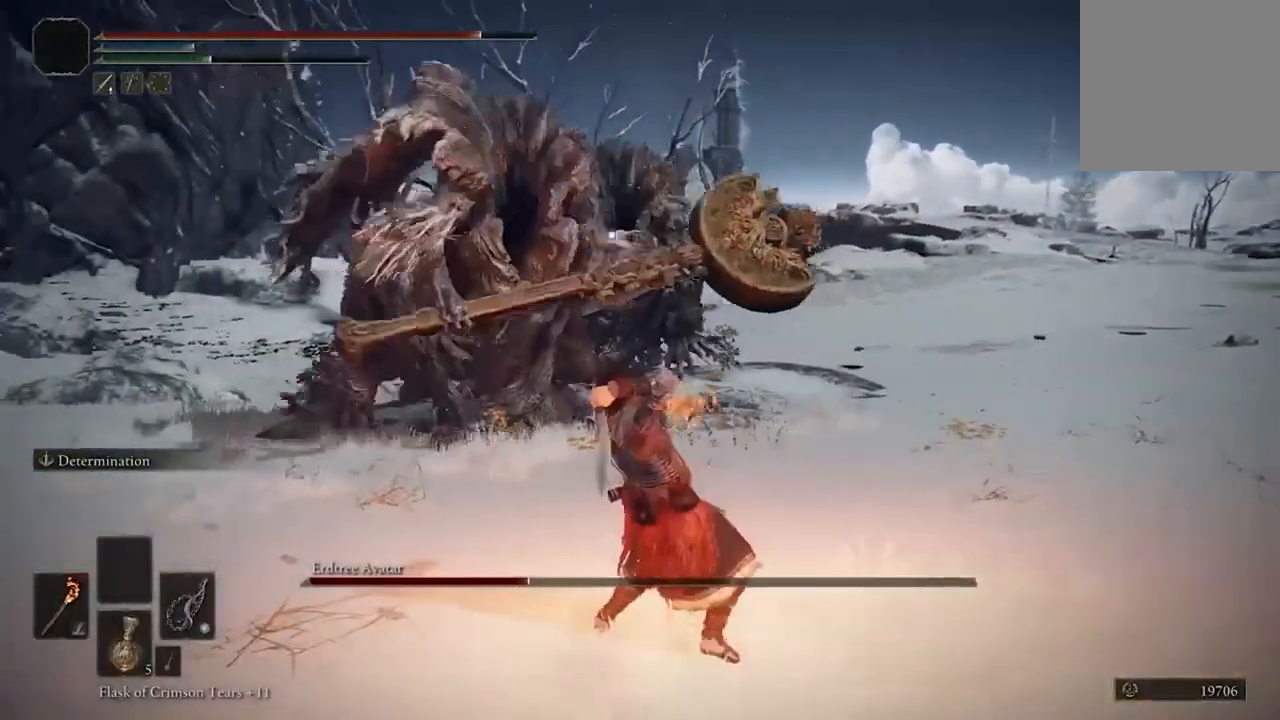
{"buttons": [], "left_stick": "right", "right_stick": "center", "events": [[233, "left_stick", "right"]]}
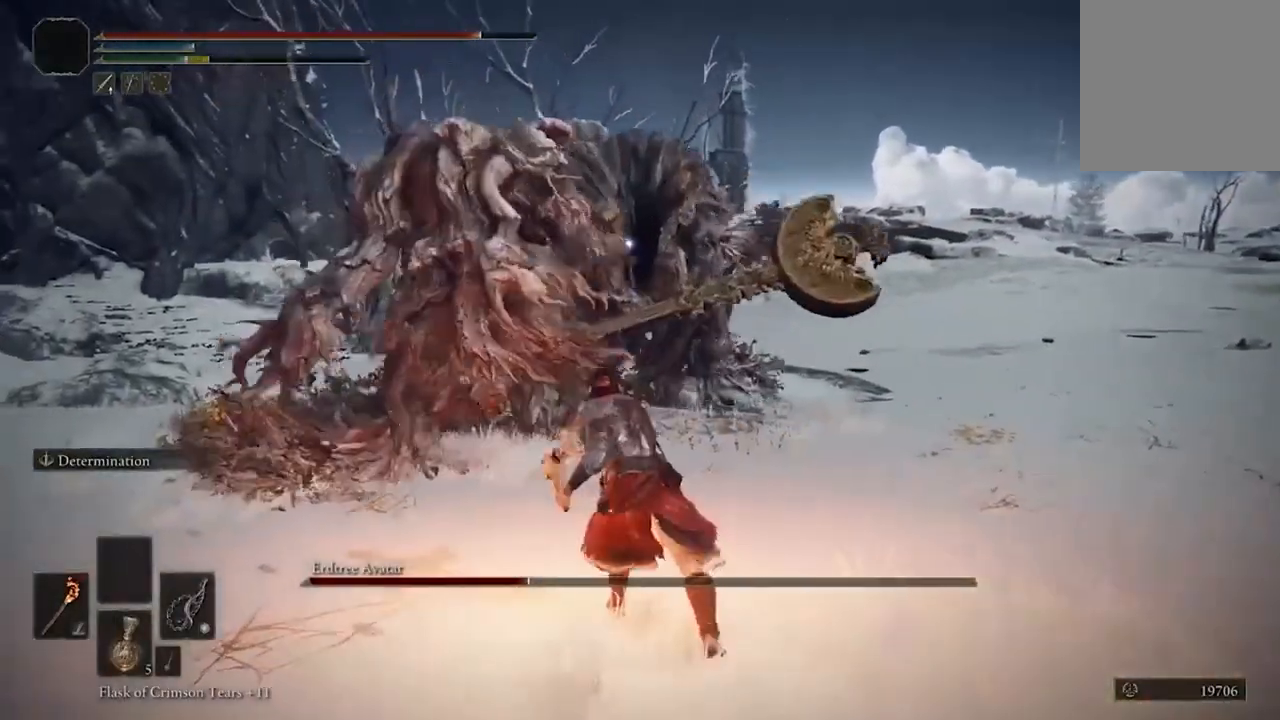
{"buttons": [], "left_stick": "down-right", "right_stick": "center", "events": [[400, "left_stick", "down-right"]]}
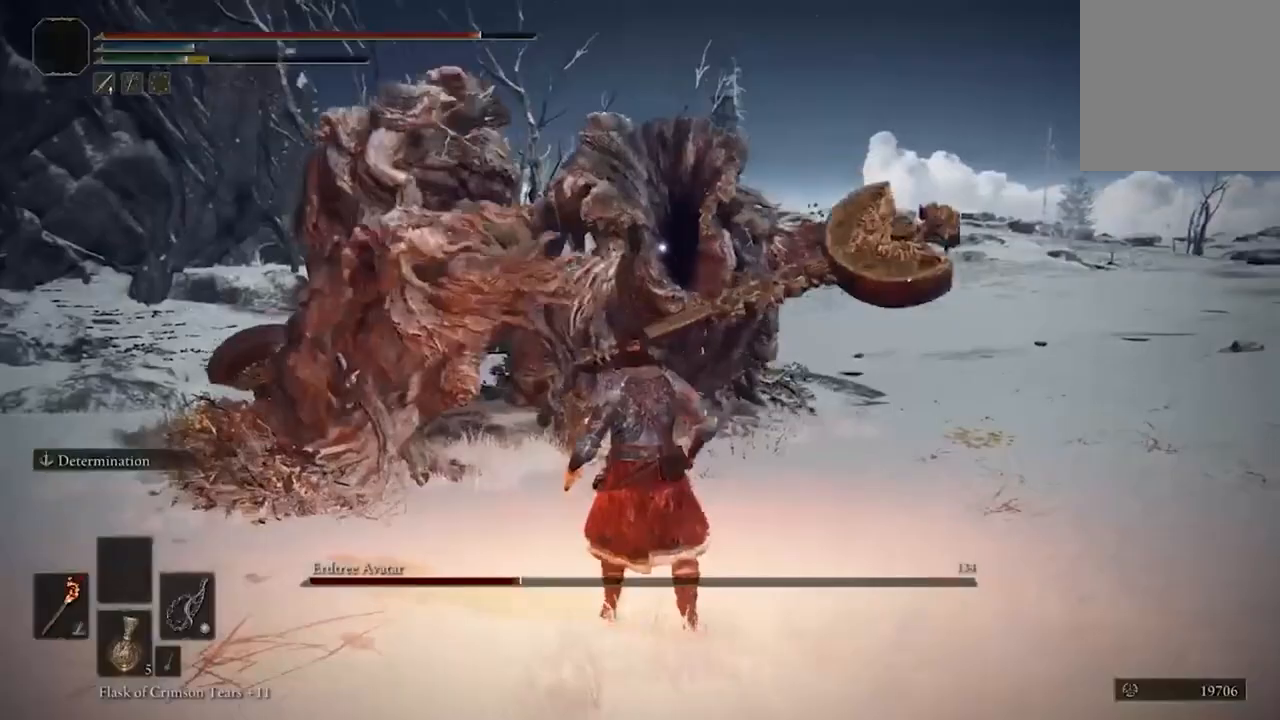
{"buttons": ["B"], "left_stick": "right", "right_stick": "center", "events": [[433, "left_stick", "right"], [500, "B", "down"]]}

What to do: Write out the whole listing verbatim, images excluded.

Answer for this exercise:
{"buttons": [], "left_stick": "right", "right_stick": "center", "events": [[233, "left_stick", "right"]]}
{"buttons": [], "left_stick": "down-right", "right_stick": "center", "events": [[400, "left_stick", "down-right"]]}
{"buttons": ["B"], "left_stick": "right", "right_stick": "center", "events": [[433, "left_stick", "right"], [500, "B", "down"]]}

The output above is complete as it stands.